Me explicó que el bebé tenía una irritación severa en la piel, provocada por un pañal mal ajustado sumado a una reacción alérgica al jabón que probablemente sus padres habían empezado a usar recientemente. Lo que yo había visto, que me había parecido tan alarmante, era la inflamación de la piel mezclada con un leve sangrado superficial debido al roce.
—No es grave, pero sí muy molesto para un bebé tan pequeño —añadió el médico—. Estaba sufriendo mucho.
Un enorme alivio me recorrió el cuerpo, pero al mismo tiempo, una punzada de preocupación: ¿lo sabrían los padres? ¿Habían notado algo antes?
Minutos después me permitieron entrar en la sala. El bebé estaba más tranquilo, con una crema especial aplicada y un vendaje suave. Lo tomé en brazos con una mezcla de ternura y culpa. Le acaricié la cabeza mientras dormía por fin.
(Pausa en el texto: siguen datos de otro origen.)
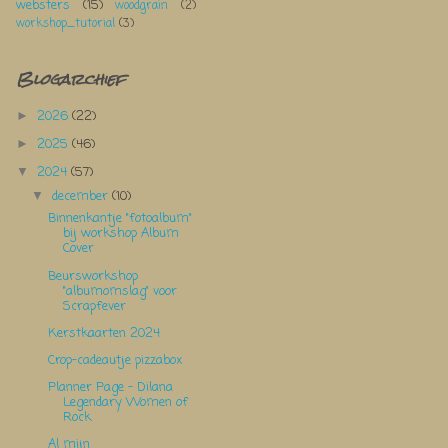
websters
(15)
woodgrain
(2)
workshop_tutorial
(3)
Blogarchief
2026
(22)
►
2025
(46)
►
2024
(57)
▼
december
(10)
▼
Binnenkantje "fotoalbum"
bij workshop Album
Cover
Beursworkshop
"albumomslag" voor
Scrapfever
Kerstkaarten 2024
Crop-cadeautje pizzabox
Planner Page - Dilana
Legendary Women of
Rock
Al mijn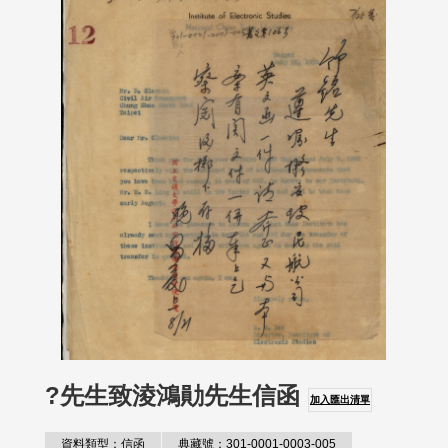
?先生致淩鴻勛先生信函
加入匯出清單
資料類型：信函
典藏號：301-0001-0003-005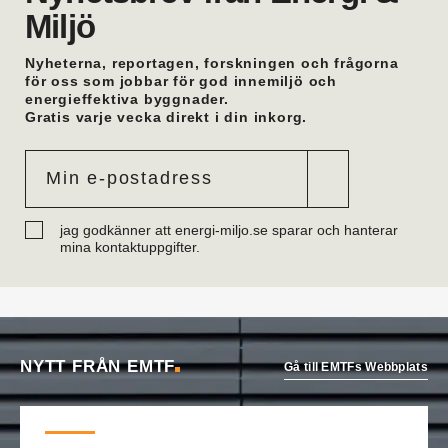
Miljö
Afrys kontor i Östersund.
Oskar Trönnhagen
är ny teamledare vvs i
Hälsingland. Han var tidigare vvs-ingenjör i
Nyheterna, reportagen, forskningen och frågorna
Hudiksvall.
för oss som jobbar för god innemiljö och
energieffektiva byggnader.
Anders Lithén
är ny regionchef Nedre Norrland
Gratis varje vecka direkt i din inkorg.
på Ahlsell Sverige. Han var tidigare regional
försäljningschef där.
Mattias Larsson
är ny säljare Automation på
Malthe Winje Automation. Han kommer från Regin
i Stockholm där han var försäljningsingenjör.
Eric Mattiasson
är ny vvs-konsult på Bengt
jag godkänner att energi-miljo.se sparar och hanterar
Dahlgrens kontor i Visby. Han arbetade tidigare
mina kontaktuppgifter.
på företagets Göteborgskontor.
Robin Söderberg
är ny junior vvs-ingenjör i
Göteborg på Bengt Dahlgren. Han kommer från
utbildning.
Tobias Almström
är ny teknisk förvaltare vvs på
Västfastigheter i Skövde. Han var tidigare
NYTT FRÅN EMTF
Gå till EMTFs Webbplats
teknikspecialist industrimedia på Volvo Group.
Daniel Onttonen
är ny ovk-besikningsman på
OVK-service Syd. Han kommer från
Skorstenseliten där han var hantverkare.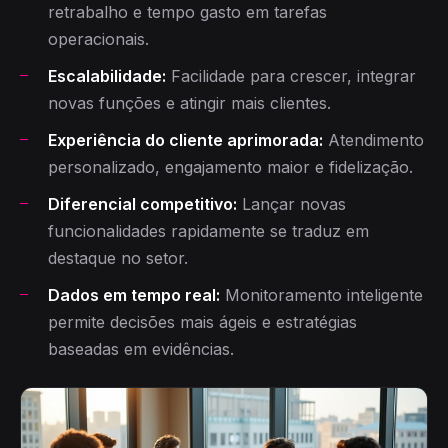
retrabalho e tempo gasto em tarefas
operacionais.
Escalabilidade:
Facilidade para crescer, integrar
novas funções e atingir mais clientes.
Experiência do cliente aprimorada:
Atendimento
personalizado, engajamento maior e fidelização.
Diferencial competitivo:
Lançar novas
funcionalidades rapidamente se traduz em
destaque no setor.
Dados em tempo real:
Monitoramento inteligente
permite decisões mais ágeis e estratégias
baseadas em evidências.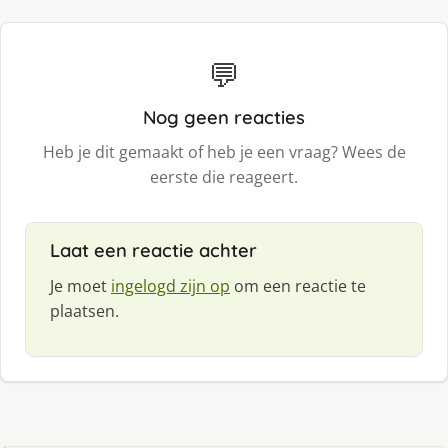
💬
Nog geen reacties
Heb je dit gemaakt of heb je een vraag? Wees de
eerste die reageert.
Laat een reactie achter
Je moet
ingelogd zijn op
om een reactie te
plaatsen.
Poco después, mis hijos llegaron corriendo, pálidos y asustados. Les conté lo ocurrido con calma, y aunque se sintieron culpables, los médicos les explicaron que era una reacción difícil de prever. Pasamos un buen rato juntos, aliviados de que todo quedara en un susto.
Pero justo cuando creíamos que la noche terminaría ahí… el médico regresó con un gesto que volvió a tensar el ambiente.
—Hay algo más que debemos hablar —dijo.
Y entonces supe que lo peor aún no había terminado.
El médico nos pidió que lo acompañáramos a una pequeña sala destinada a las consultas más complejas. Mis hijos y yo obedecimos en silencio, con la inquietud clavada en el pecho. El bebé estaba estable y atendido, así que al menos no teníamos que preocuparnos por él en ese momento. Pero la mirada del doctor era demasiado seria como para ignorarla.